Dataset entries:
= = =

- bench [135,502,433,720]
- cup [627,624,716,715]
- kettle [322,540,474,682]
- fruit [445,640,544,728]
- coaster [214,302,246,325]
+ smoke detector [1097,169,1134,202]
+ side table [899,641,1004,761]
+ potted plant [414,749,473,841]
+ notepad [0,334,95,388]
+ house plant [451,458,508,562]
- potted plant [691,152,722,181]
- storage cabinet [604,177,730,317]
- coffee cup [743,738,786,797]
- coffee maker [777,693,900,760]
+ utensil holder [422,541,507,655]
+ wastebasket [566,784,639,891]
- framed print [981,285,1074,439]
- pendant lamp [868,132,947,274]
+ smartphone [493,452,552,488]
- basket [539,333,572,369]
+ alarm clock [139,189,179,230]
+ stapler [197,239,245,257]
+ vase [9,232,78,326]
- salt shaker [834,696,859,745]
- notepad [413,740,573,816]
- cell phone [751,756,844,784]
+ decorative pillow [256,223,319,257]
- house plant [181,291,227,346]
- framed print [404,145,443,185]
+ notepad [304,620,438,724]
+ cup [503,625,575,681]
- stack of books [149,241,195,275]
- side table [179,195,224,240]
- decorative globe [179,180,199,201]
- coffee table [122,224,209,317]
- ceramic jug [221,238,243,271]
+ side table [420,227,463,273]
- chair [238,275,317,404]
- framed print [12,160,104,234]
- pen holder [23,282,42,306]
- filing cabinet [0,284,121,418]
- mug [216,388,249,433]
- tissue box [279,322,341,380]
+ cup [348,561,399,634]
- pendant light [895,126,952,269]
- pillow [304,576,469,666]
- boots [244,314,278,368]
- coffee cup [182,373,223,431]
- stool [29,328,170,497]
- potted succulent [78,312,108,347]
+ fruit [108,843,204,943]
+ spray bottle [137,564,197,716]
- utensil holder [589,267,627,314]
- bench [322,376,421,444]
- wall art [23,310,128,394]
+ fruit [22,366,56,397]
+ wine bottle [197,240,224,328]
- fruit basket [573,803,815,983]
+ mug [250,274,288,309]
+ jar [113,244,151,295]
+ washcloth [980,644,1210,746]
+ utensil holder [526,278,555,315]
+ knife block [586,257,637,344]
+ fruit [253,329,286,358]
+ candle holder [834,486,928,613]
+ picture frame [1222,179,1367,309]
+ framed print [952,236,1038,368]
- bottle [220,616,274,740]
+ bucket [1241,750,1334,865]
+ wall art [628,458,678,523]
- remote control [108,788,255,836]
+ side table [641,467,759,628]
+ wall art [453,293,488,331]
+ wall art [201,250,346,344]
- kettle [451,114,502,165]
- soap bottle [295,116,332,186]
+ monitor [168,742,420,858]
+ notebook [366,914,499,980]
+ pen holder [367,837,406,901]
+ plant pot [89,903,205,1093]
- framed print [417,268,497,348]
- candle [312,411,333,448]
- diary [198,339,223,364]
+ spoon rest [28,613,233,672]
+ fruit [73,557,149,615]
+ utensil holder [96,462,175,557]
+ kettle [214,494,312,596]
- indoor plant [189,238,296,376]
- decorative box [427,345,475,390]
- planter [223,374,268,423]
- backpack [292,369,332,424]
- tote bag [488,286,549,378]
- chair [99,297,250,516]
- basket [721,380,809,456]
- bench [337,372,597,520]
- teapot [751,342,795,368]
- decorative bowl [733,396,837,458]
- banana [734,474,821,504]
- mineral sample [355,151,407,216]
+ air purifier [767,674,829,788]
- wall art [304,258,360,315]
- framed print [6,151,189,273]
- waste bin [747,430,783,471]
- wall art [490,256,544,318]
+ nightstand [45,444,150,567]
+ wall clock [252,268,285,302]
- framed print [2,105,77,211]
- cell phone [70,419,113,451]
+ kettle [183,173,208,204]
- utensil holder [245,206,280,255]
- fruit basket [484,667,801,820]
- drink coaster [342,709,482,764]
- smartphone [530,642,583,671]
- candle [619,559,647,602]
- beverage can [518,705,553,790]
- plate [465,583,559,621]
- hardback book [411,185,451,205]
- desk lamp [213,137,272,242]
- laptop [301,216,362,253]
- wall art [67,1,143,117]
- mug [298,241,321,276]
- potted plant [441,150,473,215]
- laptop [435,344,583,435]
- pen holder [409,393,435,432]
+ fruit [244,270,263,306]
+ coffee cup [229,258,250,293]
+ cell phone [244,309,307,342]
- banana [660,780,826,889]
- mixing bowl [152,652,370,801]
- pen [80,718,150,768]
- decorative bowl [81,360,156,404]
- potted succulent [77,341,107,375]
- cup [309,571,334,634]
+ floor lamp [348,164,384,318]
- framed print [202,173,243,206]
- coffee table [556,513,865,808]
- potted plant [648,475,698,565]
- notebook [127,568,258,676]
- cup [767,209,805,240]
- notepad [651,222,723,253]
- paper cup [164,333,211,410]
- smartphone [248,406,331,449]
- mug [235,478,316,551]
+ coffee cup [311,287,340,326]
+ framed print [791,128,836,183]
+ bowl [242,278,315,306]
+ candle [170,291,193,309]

= = =

From the entries above, return exactly the line containing "- wall art [304,258,360,315]", the line containing "- utensil holder [245,206,280,255]", and all lines between, and nothing else.

- wall art [304,258,360,315]
- framed print [6,151,189,273]
- waste bin [747,430,783,471]
- wall art [490,256,544,318]
+ nightstand [45,444,150,567]
+ wall clock [252,268,285,302]
- framed print [2,105,77,211]
- cell phone [70,419,113,451]
+ kettle [183,173,208,204]
- utensil holder [245,206,280,255]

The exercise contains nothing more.